Which lines of the data contain the string "vortexed"? Show each of them.
══ SUPPLIED RECORDS
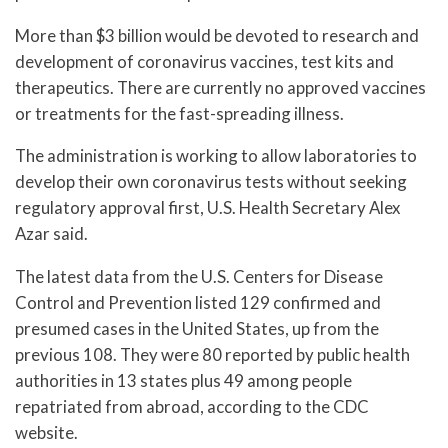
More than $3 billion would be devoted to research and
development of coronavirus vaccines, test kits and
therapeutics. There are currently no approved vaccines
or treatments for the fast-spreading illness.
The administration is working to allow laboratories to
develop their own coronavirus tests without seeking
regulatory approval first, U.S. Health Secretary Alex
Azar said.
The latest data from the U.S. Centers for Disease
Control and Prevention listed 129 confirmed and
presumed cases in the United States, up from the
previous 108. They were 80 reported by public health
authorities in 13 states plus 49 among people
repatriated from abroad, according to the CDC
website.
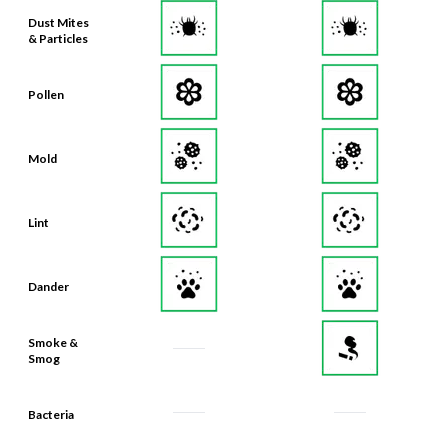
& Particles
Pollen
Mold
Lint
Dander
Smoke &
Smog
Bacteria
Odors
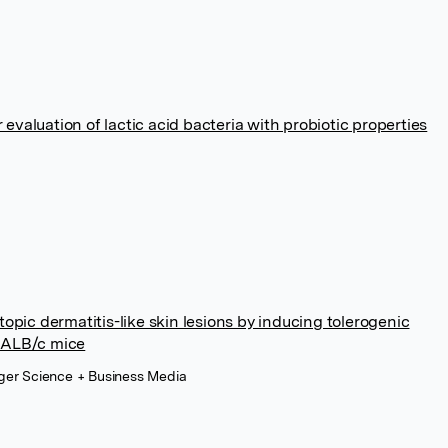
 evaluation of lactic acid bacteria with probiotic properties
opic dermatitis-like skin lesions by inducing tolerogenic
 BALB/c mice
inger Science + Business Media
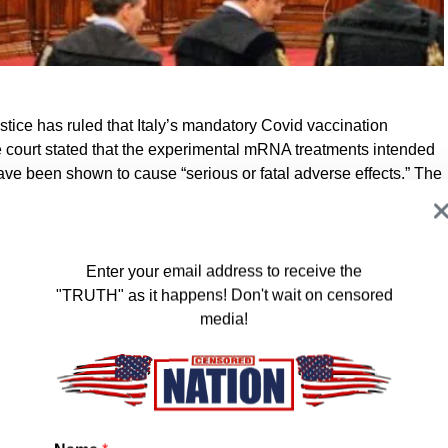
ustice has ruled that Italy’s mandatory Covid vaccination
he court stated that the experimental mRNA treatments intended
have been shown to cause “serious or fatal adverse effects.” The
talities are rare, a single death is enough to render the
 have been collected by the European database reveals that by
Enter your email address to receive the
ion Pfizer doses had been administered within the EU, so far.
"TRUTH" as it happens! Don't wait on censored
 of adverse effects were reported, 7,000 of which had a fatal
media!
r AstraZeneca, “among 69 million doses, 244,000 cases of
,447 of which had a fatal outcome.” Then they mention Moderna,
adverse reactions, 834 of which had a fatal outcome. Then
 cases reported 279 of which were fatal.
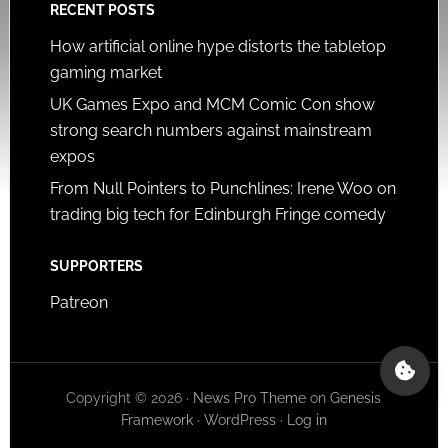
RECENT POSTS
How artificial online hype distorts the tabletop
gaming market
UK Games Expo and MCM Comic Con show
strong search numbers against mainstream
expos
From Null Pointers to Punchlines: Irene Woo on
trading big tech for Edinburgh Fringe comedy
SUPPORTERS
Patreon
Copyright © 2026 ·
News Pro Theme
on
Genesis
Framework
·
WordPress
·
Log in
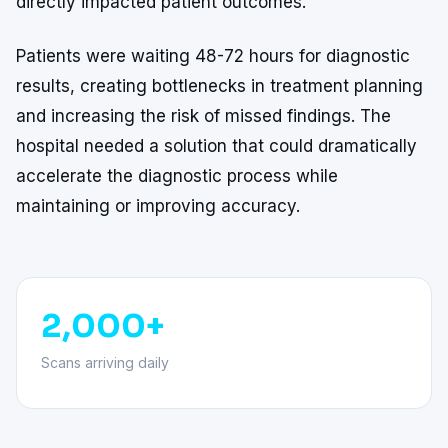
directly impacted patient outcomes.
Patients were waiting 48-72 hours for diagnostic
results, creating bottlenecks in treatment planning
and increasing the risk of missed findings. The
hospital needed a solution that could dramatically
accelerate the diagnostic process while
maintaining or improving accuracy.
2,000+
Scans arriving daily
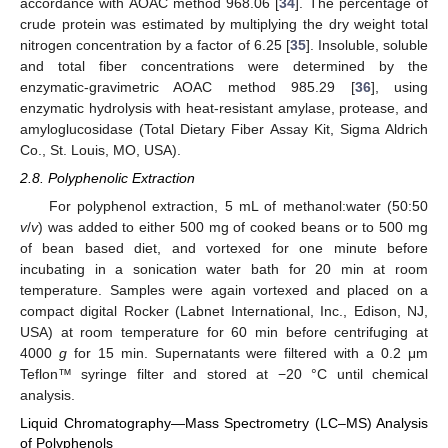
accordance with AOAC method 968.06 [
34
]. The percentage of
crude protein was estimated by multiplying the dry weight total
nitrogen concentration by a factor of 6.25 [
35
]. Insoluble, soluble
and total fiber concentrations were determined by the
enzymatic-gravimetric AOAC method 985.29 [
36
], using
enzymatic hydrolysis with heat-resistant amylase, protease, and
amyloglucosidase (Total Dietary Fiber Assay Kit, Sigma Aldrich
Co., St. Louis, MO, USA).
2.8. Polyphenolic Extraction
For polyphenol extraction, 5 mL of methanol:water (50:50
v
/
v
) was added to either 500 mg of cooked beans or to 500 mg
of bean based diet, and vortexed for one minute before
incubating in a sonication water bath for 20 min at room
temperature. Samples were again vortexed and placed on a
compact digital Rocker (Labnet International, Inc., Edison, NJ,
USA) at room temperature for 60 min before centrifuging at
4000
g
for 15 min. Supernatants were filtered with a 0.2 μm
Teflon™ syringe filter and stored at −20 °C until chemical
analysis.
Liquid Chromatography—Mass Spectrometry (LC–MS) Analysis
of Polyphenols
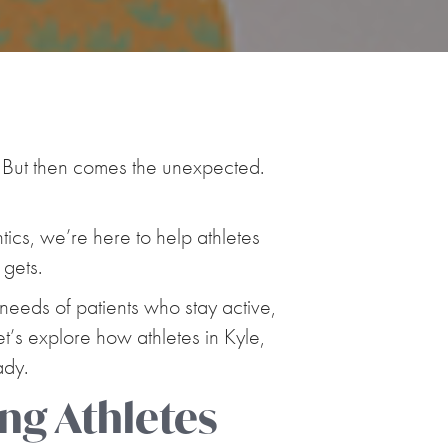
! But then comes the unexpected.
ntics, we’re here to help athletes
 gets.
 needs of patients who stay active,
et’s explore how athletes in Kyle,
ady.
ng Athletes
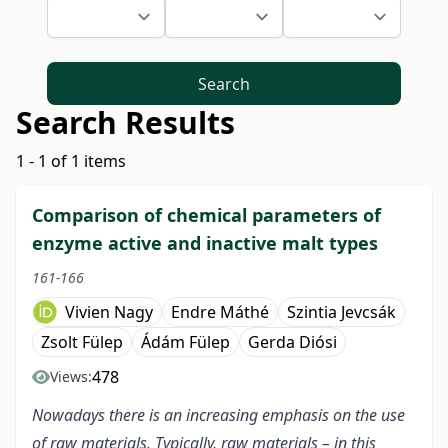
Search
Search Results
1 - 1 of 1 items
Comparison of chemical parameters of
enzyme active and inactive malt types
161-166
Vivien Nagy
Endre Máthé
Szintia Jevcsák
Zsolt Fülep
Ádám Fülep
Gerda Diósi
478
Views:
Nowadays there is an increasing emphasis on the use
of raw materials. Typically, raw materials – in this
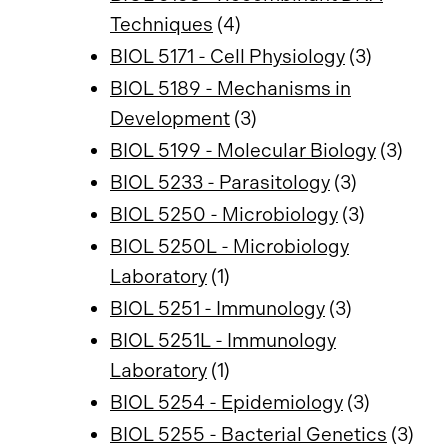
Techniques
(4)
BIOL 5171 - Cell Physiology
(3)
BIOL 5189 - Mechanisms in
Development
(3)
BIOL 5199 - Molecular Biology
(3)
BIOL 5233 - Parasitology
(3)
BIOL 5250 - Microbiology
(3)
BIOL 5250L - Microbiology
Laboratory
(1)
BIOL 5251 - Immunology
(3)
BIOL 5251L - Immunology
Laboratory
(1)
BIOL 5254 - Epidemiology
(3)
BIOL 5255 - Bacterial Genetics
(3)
════
══ SUPPLIED RECORDS
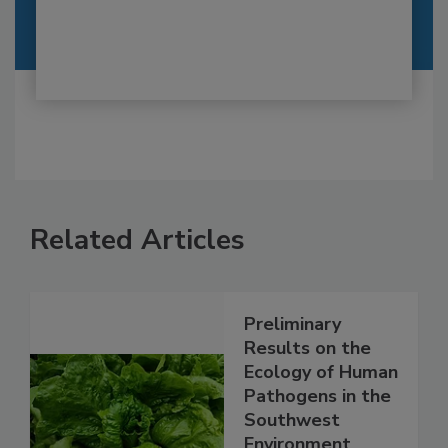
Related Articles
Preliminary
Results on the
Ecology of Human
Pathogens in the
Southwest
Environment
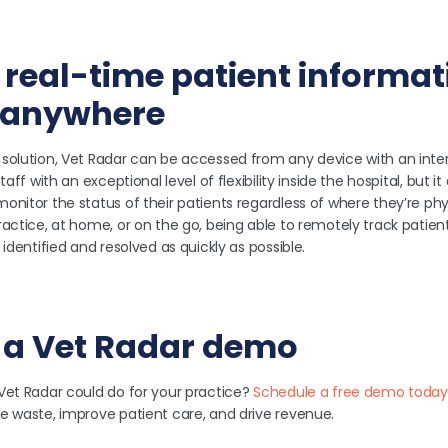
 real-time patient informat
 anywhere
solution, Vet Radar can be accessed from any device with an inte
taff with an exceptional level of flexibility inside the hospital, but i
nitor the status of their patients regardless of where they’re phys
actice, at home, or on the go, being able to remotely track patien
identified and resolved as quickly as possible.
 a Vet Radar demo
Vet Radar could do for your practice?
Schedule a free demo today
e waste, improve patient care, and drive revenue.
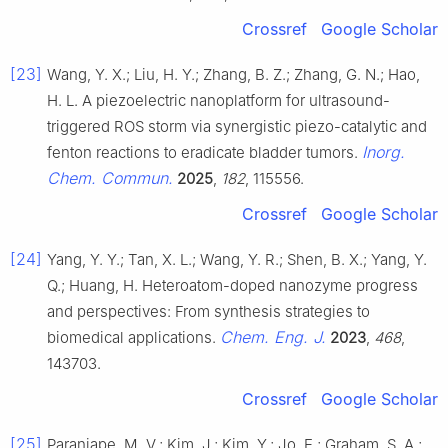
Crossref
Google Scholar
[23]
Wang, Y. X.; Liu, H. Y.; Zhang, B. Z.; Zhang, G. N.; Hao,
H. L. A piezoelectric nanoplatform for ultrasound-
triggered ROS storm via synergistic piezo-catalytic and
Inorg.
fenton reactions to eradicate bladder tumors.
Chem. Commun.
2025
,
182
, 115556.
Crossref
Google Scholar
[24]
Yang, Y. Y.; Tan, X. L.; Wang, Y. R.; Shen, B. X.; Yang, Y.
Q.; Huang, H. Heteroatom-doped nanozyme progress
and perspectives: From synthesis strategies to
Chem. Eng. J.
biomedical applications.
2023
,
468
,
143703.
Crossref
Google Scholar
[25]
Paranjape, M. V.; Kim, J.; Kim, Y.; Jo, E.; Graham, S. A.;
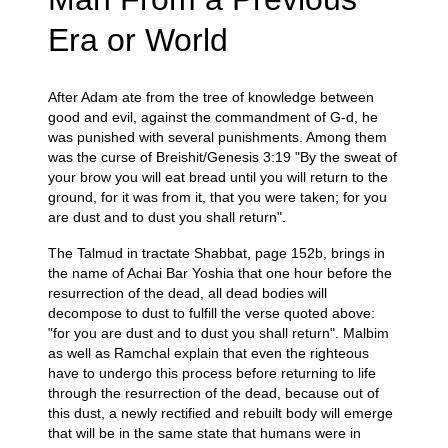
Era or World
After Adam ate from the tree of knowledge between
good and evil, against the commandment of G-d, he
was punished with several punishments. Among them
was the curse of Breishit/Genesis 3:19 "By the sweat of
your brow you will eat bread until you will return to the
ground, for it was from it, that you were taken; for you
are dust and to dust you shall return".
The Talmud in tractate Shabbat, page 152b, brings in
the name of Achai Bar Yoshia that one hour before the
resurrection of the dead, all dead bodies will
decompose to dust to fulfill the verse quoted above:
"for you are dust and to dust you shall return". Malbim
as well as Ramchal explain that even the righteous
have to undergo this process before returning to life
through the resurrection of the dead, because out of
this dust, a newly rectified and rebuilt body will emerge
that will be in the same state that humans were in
════
## FINISHED EXERCISE
of bean based diet, and vortexed for one minute before
temperature. Samples were again vortexed and placed on a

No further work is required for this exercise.